During the trial, Orange brought Rodriguez to his students at USC in the Dornsife Trial Advocacy program—a veritable group of Baker Street Irregulars for the California legal system. Orange started the program in 2001, after being invited to campus to help undergraduates practice and compete in trial advocacy competitions. When his students did well in several national competitions, the dean’s office approached Orange with the opportunity to formalize the program. Now, in addition to coaching competitions, Orange teaches an accredited undergraduate course.

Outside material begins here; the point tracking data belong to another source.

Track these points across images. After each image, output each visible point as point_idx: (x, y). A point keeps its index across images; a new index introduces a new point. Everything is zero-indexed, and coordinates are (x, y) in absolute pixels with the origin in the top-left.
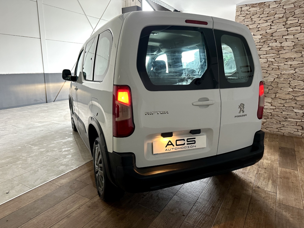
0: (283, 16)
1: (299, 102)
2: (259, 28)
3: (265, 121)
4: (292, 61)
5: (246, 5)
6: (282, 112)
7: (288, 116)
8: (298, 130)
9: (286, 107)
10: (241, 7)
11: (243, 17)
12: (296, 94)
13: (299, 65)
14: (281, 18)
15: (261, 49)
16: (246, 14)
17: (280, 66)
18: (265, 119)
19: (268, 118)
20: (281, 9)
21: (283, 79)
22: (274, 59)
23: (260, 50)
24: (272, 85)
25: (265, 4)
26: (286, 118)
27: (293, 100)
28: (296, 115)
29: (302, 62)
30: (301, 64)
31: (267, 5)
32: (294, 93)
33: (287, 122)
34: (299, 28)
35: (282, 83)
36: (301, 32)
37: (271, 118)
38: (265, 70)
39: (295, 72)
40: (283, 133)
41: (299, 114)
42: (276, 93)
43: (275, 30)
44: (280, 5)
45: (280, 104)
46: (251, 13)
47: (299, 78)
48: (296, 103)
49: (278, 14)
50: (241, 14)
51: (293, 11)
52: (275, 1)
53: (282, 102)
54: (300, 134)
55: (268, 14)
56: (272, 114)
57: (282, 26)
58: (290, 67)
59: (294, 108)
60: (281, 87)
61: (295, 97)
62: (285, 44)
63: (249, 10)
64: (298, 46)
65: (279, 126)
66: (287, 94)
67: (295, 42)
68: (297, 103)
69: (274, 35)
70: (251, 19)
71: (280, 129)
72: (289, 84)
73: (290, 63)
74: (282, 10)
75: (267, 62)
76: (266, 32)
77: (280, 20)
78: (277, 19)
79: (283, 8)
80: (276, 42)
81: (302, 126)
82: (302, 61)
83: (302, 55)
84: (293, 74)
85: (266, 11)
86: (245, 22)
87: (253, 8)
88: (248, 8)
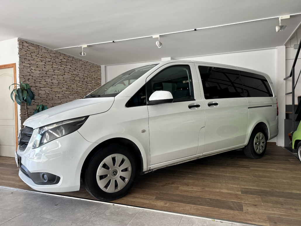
2: (37, 65)
5: (26, 41)
10: (23, 42)
14: (49, 61)
15: (40, 83)
17: (53, 97)
22: (49, 91)
31: (40, 48)
36: (60, 75)
39: (61, 102)
43: (48, 69)
44: (48, 52)
46: (31, 51)
49: (47, 58)
51: (55, 59)
52: (45, 48)
55: (42, 55)
57: (51, 68)
62: (54, 81)
63: (28, 47)
64: (60, 84)
67: (58, 81)
69: (47, 73)
70: (31, 56)
73: (57, 95)
75: (46, 94)
76: (43, 70)
79: (50, 54)
80: (49, 79)
82: (63, 94)
83: (62, 91)
85: (40, 53)
86: (27, 57)
87: (32, 47)
88: (28, 45)
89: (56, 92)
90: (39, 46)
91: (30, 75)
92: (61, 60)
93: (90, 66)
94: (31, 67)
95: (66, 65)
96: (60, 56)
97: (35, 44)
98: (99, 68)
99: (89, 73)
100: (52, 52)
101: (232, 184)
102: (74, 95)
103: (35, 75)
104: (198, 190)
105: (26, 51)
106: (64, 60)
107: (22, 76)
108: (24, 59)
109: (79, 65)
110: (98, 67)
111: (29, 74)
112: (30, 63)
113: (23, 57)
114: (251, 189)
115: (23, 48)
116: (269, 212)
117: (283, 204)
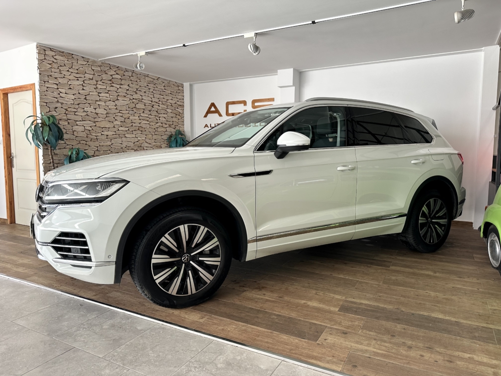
0: (93, 78)
2: (70, 85)
4: (107, 131)
5: (51, 48)
10: (44, 49)
11: (48, 64)
13: (113, 135)
15: (76, 114)
16: (52, 62)
17: (97, 136)
21: (102, 152)
22: (91, 127)
25: (73, 56)
31: (75, 58)
34: (107, 95)
36: (110, 100)
39: (111, 143)
43: (88, 92)
44: (88, 63)
46: (58, 63)
49: (88, 73)
51: (101, 75)
52: (83, 57)
55: (77, 70)
57: (94, 89)
58: (107, 138)
62: (98, 111)
63: (55, 57)
64: (110, 115)
67: (106, 110)
69: (88, 97)
70: (60, 71)
73: (105, 133)
74: (91, 71)
75: (85, 131)
76: (79, 93)
77: (90, 81)
78: (88, 79)
79: (91, 68)
80: (90, 107)
82: (115, 132)
83: (114, 126)
84: (110, 146)
85: (75, 65)
86: (53, 73)
87: (60, 57)
88: (53, 54)
89: (102, 128)
90: (73, 54)
91: (58, 102)
92: (112, 75)
93: (163, 84)
94: (59, 89)
95: (121, 84)
96: (109, 70)
97: (65, 51)
98: (180, 88)
99: (162, 97)
100: (95, 64)
101: (335, 293)
102: (134, 132)
103: (66, 101)
104: (270, 299)
105: (50, 64)
106: (117, 76)
107: (44, 104)
108: (48, 76)
109: (143, 83)
110: (178, 86)
111: (56, 100)
112: (58, 83)
113: (46, 74)
114: (361, 304)
115: (45, 59)
116: (360, 347)
117: (394, 336)
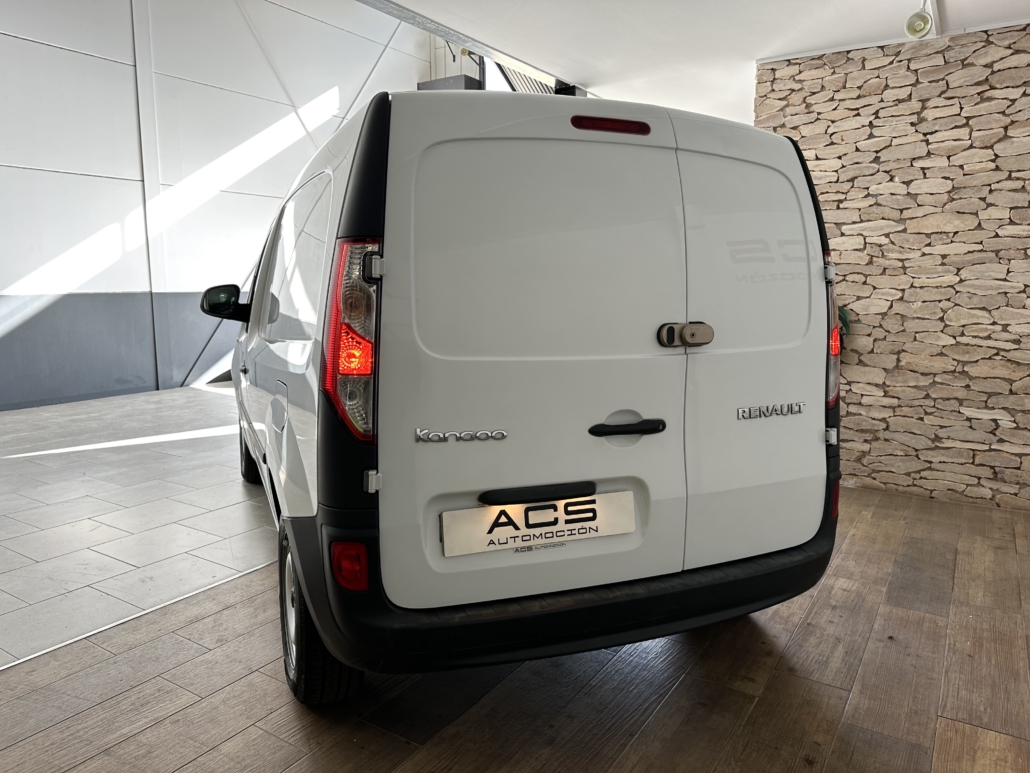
0: (911, 94)
1: (976, 381)
2: (832, 134)
3: (866, 447)
4: (945, 241)
5: (789, 61)
6: (922, 419)
7: (944, 430)
8: (979, 478)
9: (935, 400)
10: (772, 69)
11: (779, 99)
12: (967, 356)
13: (970, 254)
14: (903, 101)
15: (841, 206)
16: (789, 92)
17: (907, 259)
18: (866, 441)
19: (877, 439)
20: (903, 71)
21: (920, 304)
22: (887, 235)
23: (838, 208)
24: (884, 324)
25: (850, 56)
26: (937, 438)
27: (956, 374)
28: (971, 427)
29: (980, 247)
30: (978, 251)
31: (856, 59)
32: (958, 353)
33: (942, 451)
34: (964, 133)
35: (918, 318)
36: (971, 147)
37: (886, 440)
38: (858, 273)
39: (958, 279)
40: (928, 492)
41: (981, 423)
42: (899, 353)
43: (887, 140)
44: (898, 59)
45: (915, 390)
46: (806, 88)
47: (975, 300)
48: (968, 386)
49: (893, 88)
50: (773, 90)
51: (943, 79)
52: (882, 48)
53: (921, 384)
54: (988, 494)
55: (859, 88)
56: (887, 423)
57: (909, 127)
58: (943, 264)
59: (961, 405)
60: (916, 333)
61: (965, 363)
62: (920, 186)
63: (797, 78)
64: (963, 193)
65: (915, 465)
66: (938, 355)
67: (952, 180)
68: (972, 388)
69: (883, 156)
70: (807, 107)
71: (918, 476)
72: (942, 319)
73: (939, 249)
74: (907, 76)
75: (865, 248)
76: (857, 150)
77: (901, 106)
78: (892, 104)
79: (909, 68)
80: (891, 180)
81: (992, 467)
82: (981, 243)
83: (980, 224)
84: (952, 287)
85: (854, 79)
86: (789, 117)
87: (813, 72)
90: (848, 52)
92: (989, 66)
97: (828, 52)
100: (924, 52)
105: (783, 99)
106: (1013, 61)
113: (770, 124)
115: (770, 91)
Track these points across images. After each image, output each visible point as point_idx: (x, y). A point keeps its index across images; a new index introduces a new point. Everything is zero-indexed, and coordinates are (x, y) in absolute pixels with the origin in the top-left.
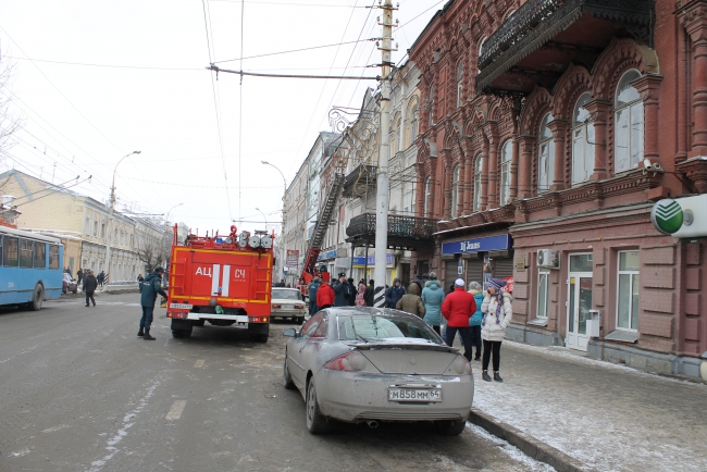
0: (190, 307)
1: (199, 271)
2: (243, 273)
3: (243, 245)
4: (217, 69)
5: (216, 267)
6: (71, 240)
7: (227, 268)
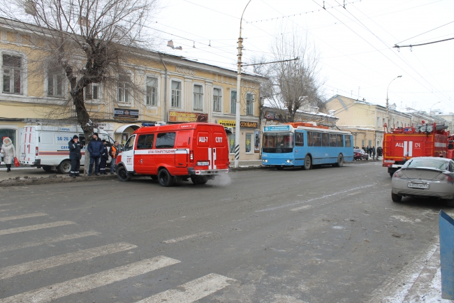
0: (394, 162)
1: (397, 145)
2: (419, 145)
3: (417, 131)
4: (398, 47)
5: (406, 143)
6: (369, 131)
7: (411, 143)
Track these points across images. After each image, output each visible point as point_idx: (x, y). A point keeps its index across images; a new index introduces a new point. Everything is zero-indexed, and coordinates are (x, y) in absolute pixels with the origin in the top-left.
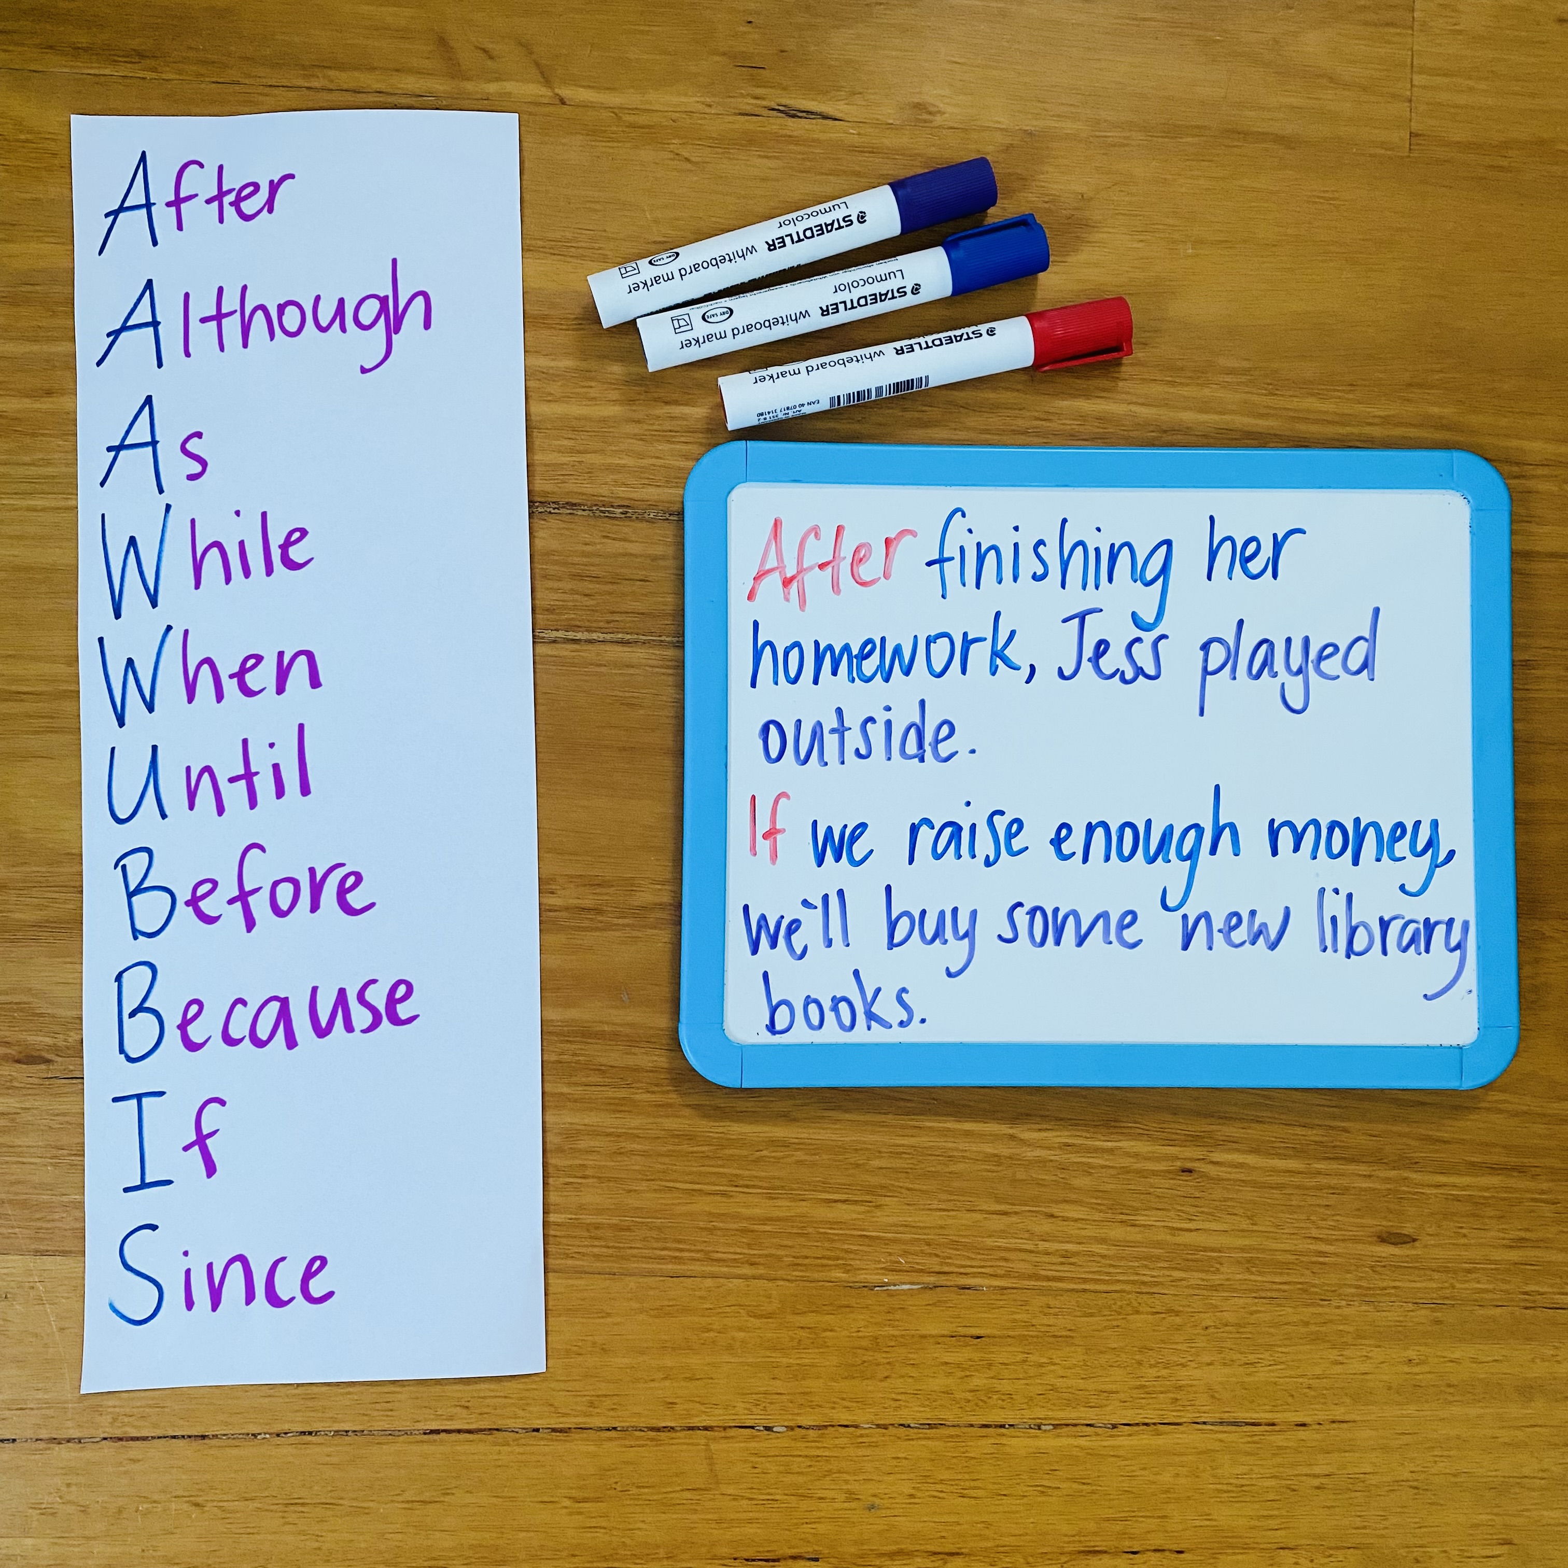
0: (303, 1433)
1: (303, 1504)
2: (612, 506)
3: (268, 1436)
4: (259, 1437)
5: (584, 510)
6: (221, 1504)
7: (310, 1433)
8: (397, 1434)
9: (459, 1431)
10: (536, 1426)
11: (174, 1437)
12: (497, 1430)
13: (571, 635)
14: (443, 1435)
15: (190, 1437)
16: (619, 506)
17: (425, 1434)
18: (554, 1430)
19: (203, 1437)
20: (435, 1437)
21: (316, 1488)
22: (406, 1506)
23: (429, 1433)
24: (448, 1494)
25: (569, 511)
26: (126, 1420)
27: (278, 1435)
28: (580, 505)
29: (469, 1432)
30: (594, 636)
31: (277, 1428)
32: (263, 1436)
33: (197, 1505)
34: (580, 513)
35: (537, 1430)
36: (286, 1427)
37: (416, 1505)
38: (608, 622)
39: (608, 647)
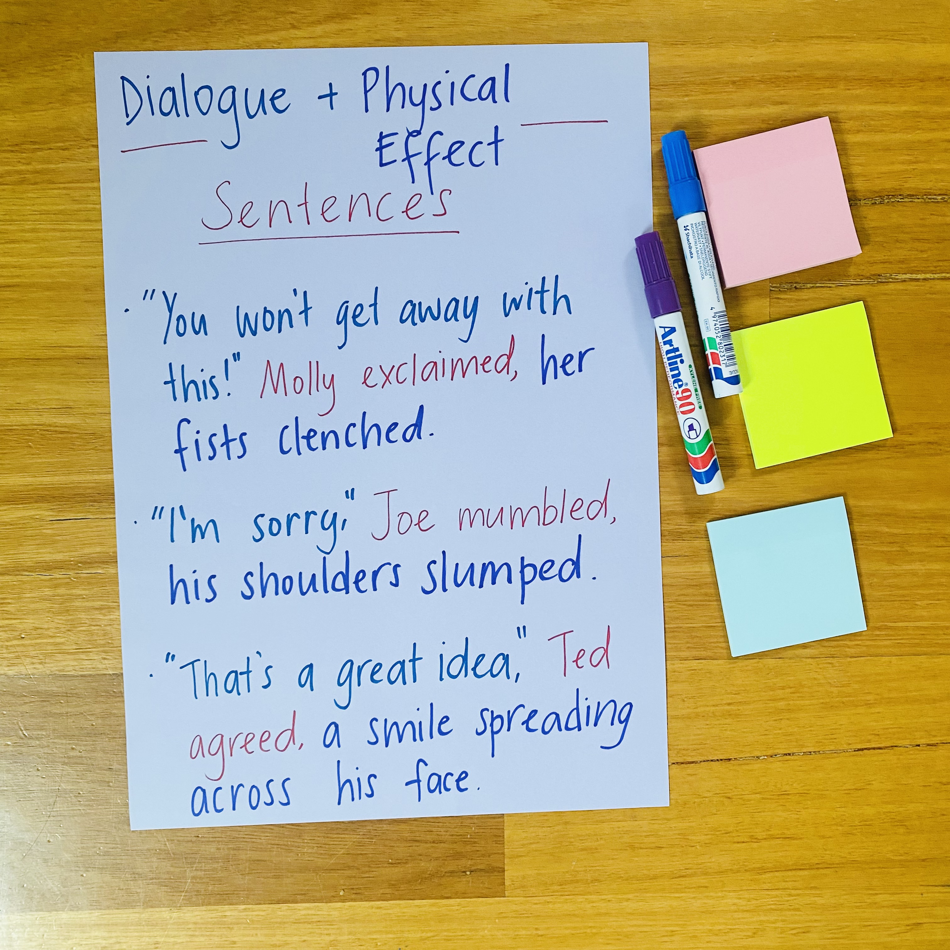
0: (786, 754)
1: (788, 794)
2: (935, 195)
3: (766, 757)
4: (761, 758)
5: (918, 198)
6: (741, 797)
7: (789, 754)
8: (839, 752)
9: (874, 749)
10: (918, 743)
11: (712, 761)
12: (896, 746)
13: (914, 276)
14: (865, 751)
15: (721, 760)
16: (940, 195)
17: (855, 751)
18: (928, 745)
19: (730, 760)
20: (860, 752)
21: (795, 785)
22: (846, 792)
23: (857, 751)
24: (869, 784)
25: (910, 200)
26: (684, 752)
27: (771, 757)
28: (916, 195)
29: (880, 748)
30: (928, 276)
31: (770, 753)
32: (763, 757)
33: (729, 798)
34: (916, 200)
35: (919, 746)
36: (776, 751)
37: (852, 792)
38: (935, 267)
39: (937, 282)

Rodriguez impressed his students. “When Chris and Alberto were arrested that night,” Orange says, “they were on their way back from a study session because the two were taking college classes while they were in high school. They were straight-A students when the cops busted them. It was crazy. Chris has read maybe 80% of the books on my students’ summer reading list.”
Orange and his clients eventually won a landmark settlement that required the city of Los Angeles to create more than $30 million in job and education programs. “They’ll pay for someone’s education [who was affected by the injunction],” Orange explains. “Or, in one case, there was a gentleman who owns an auto repair shop who needed $10,000 worth of new tools. The city bought them.”
It’s because of people like the Chaudhry family and Chris Rodriguez, Orange says, that his civil rights victories are possible. “A lawyer’s ability to do a civil rights case that means something is nothing without a client who’s willing to stand up and go the distance. I’ve been so inspired by my clients.”
Orange’s latest project with his USC students is to create legal defense modules for attorneys working in immigration courts in Harlingen, Texas. Orange says government prosecutors will often spring reports on defense teams—claiming their clients are in a gang, say, with little warning or evidence. So his students talked him into taking them to Texas, where they developed arguments specifically for immigration judges—pressing them to mandate that the government present witnesses to back up its affidavits. He and his students are now working with ProBAR to create and distribute the package to attorneys across the country who work with clients seeking asylum or fighting deportation.
“We’re backsliding,” Orange says of civil rights in the Trump era. “We are backsliding so fast it’s unbelievable. Which is why I enjoy teaching. There’s so much work to be done and I’m not going to be able to do it all. And to the extent this program is a force multiplier, that is the most magnificent thing on the planet.”